### QUESTIONS
- a) In the Wings of Life review, which occasion was the documentary released to celebrate?
- b) Transcribe the Wings of Life review from "Wings of Life, released" to "a little squeamish.".

### PASSAGE PROVIDED
[Start of Attachment]

Wings of Life, released in celebration of Earth Day, is the latest documentary from Disneynature. Previous films from the Disneynature label have received critical acclaim and minimal box office success. So, how does their latest offering compare? Jeff and George share their thoughts on Wings of Life.
George: We’re really big fans of the DisneyNature films in the Taylor household. We have all of them at home and I’ve reviewed them here and at Imaginerding. The annual release of the latest one on Blu-ray is here and it’s probably the most gorgeous and jaw-dropping one in the oeuvre. As much as we ooh and aah’d over the film, there were also some moments that made us a little squeamish.
Jeff: Just like the Taylor’s, Casa Heimbuch also enjoys the DisneyNature films. It truly does look spectacular in blu-ray form. I was amazed at how fantastic some of the shots looked. Even things that we have seen a million times before, in countless other documentaries, such as a humming bird in slow motion, look fresh and new here. That said, the film isn’t without its flaws.

[End of Attachment]

### MATERIAL SHOWN
[Start of Attachment]

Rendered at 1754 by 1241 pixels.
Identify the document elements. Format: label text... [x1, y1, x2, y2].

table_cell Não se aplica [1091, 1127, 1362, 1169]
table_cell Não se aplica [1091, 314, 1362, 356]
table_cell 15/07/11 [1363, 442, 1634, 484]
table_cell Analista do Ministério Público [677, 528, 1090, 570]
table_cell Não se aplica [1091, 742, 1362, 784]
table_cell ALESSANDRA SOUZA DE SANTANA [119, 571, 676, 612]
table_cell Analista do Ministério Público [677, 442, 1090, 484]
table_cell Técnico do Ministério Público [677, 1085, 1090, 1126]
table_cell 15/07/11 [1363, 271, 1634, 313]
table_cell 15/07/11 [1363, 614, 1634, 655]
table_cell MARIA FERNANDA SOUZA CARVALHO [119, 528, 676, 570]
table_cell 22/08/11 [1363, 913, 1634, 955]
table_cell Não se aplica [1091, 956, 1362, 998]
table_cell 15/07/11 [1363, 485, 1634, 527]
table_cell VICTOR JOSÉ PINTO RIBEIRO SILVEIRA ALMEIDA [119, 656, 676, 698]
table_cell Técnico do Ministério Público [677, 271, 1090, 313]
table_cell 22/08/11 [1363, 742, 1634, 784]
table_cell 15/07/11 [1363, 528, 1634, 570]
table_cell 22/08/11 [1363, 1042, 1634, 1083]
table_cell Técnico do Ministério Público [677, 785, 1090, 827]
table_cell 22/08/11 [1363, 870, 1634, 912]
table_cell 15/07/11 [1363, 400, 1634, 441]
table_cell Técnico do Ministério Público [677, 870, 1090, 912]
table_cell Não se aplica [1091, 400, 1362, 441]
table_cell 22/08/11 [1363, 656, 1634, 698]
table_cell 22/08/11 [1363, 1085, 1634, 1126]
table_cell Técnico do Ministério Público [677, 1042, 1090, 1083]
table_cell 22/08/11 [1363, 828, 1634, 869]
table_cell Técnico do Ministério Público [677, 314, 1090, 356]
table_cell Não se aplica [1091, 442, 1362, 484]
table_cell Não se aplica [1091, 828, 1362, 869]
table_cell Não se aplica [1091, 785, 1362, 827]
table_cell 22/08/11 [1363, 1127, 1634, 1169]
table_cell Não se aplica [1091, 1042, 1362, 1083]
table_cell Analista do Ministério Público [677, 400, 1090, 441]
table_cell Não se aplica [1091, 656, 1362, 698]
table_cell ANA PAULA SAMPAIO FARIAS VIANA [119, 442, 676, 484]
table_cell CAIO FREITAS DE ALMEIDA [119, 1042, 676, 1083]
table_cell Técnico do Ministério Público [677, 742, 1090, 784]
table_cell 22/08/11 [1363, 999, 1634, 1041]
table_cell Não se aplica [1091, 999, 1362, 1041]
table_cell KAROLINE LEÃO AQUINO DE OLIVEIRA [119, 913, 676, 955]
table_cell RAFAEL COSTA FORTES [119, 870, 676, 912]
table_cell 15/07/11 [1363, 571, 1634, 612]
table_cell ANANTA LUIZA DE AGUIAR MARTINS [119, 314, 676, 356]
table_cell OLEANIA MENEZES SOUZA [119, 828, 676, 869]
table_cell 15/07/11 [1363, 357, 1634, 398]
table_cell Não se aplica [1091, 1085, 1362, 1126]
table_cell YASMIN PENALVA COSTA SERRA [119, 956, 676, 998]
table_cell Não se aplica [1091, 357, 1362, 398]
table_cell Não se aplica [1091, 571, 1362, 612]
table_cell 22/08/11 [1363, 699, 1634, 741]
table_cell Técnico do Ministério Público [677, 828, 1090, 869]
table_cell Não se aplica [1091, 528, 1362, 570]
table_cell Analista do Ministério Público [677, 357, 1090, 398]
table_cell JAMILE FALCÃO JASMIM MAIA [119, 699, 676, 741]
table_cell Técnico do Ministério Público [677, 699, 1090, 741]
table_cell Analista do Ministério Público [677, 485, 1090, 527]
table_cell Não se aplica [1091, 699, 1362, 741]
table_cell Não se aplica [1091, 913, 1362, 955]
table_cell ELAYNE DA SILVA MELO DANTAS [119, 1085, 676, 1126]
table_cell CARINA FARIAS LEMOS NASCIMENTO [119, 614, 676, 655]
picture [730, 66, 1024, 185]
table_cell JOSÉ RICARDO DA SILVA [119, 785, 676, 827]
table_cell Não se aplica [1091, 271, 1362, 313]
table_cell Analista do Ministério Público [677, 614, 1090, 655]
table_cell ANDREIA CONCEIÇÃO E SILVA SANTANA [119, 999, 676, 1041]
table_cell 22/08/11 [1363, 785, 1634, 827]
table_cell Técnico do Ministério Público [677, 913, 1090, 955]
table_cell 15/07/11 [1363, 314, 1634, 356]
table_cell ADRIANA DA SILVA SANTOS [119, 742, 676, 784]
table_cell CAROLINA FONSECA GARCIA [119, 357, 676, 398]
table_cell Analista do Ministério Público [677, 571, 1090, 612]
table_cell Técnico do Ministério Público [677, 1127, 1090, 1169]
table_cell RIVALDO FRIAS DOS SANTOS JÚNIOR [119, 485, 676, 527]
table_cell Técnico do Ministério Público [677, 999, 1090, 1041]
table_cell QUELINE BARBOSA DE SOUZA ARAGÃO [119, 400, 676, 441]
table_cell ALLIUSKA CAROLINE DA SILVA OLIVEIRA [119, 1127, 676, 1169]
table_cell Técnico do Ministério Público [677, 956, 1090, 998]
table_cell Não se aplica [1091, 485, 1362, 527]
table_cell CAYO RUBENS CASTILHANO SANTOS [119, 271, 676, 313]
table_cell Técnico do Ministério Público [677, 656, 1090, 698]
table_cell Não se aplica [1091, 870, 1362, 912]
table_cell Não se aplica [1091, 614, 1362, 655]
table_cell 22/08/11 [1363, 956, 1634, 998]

[End of Attachment]

### ANSWER LIST
- a) Earth Day.

- b)
Wings of Life, released in celebration of Earth Day, is the latest documentary from Disneynature. Previous films from the Disneynature label have received critical acclaim and minimal box office success. So, how does their latest offering compare? Jeff and George share their thoughts on Wings of Life.
George: We’re really big fans of the DisneyNature films in the Taylor household. We have all of them at home and I’ve reviewed them here and at Imaginerding. The annual release of the latest one on Blu-ray is here and it’s probably the most gorgeous and jaw-dropping one in the oeuvre. As much as we ooh and aah’d over the film, there were also some moments that made us a little squeamish.